(Task)
Write out again, exactly as they appear, the lines from the start of the data below through the line with "- For library"; no pictures.

= = = = = = =

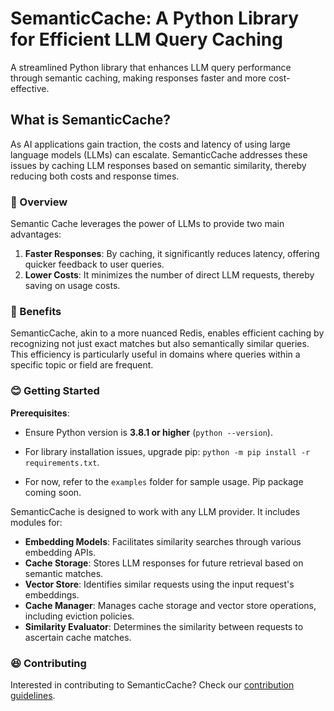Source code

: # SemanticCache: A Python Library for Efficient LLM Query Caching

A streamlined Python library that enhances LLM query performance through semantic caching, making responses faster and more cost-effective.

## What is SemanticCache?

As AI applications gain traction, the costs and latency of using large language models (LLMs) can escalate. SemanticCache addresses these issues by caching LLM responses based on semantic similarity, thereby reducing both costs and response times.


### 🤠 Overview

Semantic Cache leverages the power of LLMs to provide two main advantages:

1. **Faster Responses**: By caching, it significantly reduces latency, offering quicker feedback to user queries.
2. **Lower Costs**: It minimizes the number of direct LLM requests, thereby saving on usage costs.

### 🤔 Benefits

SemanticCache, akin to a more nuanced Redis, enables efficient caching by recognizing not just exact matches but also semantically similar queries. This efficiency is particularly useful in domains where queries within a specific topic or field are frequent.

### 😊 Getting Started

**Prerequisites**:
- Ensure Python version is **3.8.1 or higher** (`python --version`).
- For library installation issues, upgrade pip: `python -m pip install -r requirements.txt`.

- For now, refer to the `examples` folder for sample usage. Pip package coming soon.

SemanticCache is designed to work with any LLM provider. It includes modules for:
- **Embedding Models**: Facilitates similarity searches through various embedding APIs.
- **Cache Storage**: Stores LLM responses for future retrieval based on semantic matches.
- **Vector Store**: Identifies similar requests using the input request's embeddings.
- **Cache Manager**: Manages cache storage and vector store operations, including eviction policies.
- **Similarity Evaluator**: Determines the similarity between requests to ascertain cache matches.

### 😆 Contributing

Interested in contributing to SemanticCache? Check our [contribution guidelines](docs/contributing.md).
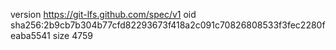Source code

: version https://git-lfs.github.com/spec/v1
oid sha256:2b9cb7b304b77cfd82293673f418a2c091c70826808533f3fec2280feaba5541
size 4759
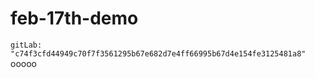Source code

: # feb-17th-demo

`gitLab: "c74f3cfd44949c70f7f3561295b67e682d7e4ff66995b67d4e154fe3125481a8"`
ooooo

= = = = = = =

(Answer section)
Source code

: # SemanticCache: A Python Library for Efficient LLM Query Caching

A streamlined Python library that enhances LLM query performance through semantic caching, making responses faster and more cost-effective.

## What is SemanticCache?

As AI applications gain traction, the costs and latency of using large language models (LLMs) can escalate. SemanticCache addresses these issues by caching LLM responses based on semantic similarity, thereby reducing both costs and response times.


### 🤠 Overview

Semantic Cache leverages the power of LLMs to provide two main advantages:

1. **Faster Responses**: By caching, it significantly reduces latency, offering quicker feedback to user queries.
2. **Lower Costs**: It minimizes the number of direct LLM requests, thereby saving on usage costs.

### 🤔 Benefits

SemanticCache, akin to a more nuanced Redis, enables efficient caching by recognizing not just exact matches but also semantically similar queries. This efficiency is particularly useful in domains where queries within a specific topic or field are frequent.

### 😊 Getting Started

**Prerequisites**:
- Ensure Python version is **3.8.1 or higher** (`python --version`).
- For library installation issues, upgrade pip: `python -m pip install -r requirements.txt`.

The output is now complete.